EXERCISE BRIEF -
Quote the lines starting at the one containing "Say where the" and ending at the end of the lines below, both ends included, and leave the pictures out of your answer.

GIVEN ENTRIES -
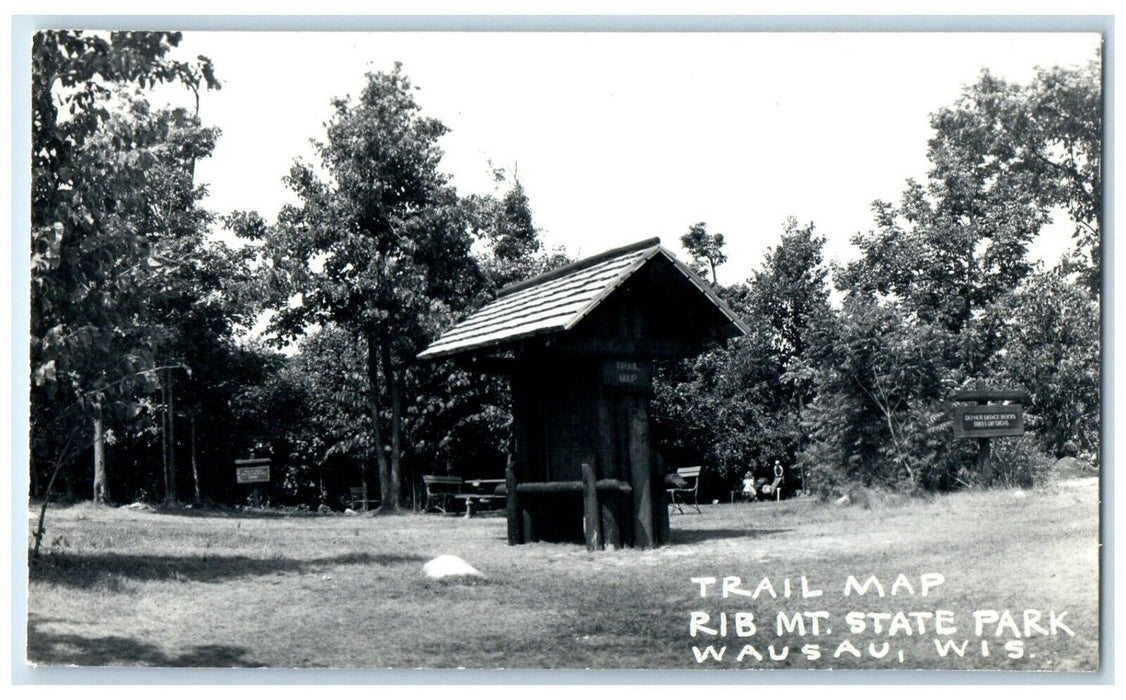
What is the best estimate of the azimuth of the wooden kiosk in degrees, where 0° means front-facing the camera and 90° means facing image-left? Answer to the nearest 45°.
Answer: approximately 315°

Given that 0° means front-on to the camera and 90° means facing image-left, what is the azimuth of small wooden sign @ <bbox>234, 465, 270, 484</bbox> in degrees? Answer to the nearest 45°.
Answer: approximately 0°

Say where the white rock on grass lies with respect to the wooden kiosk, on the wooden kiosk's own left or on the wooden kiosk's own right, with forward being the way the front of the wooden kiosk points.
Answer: on the wooden kiosk's own right

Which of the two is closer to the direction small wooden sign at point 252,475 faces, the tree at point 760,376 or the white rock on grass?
the white rock on grass
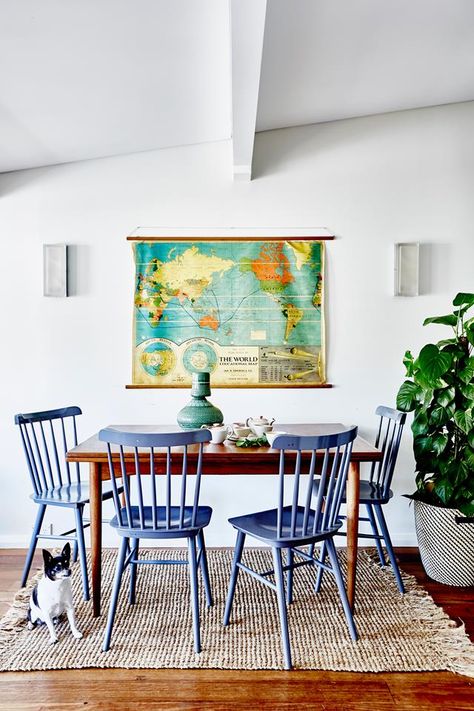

RESPONSE BOX -
Say where the white rock on grass lies with respect to the wooden kiosk, on the wooden kiosk's own left or on the wooden kiosk's own right, with forward being the way the front of the wooden kiosk points.
Answer: on the wooden kiosk's own right

Which of the two is closer to the direction small wooden sign at point 252,475 faces, the tree at point 760,376 or the white rock on grass?
the white rock on grass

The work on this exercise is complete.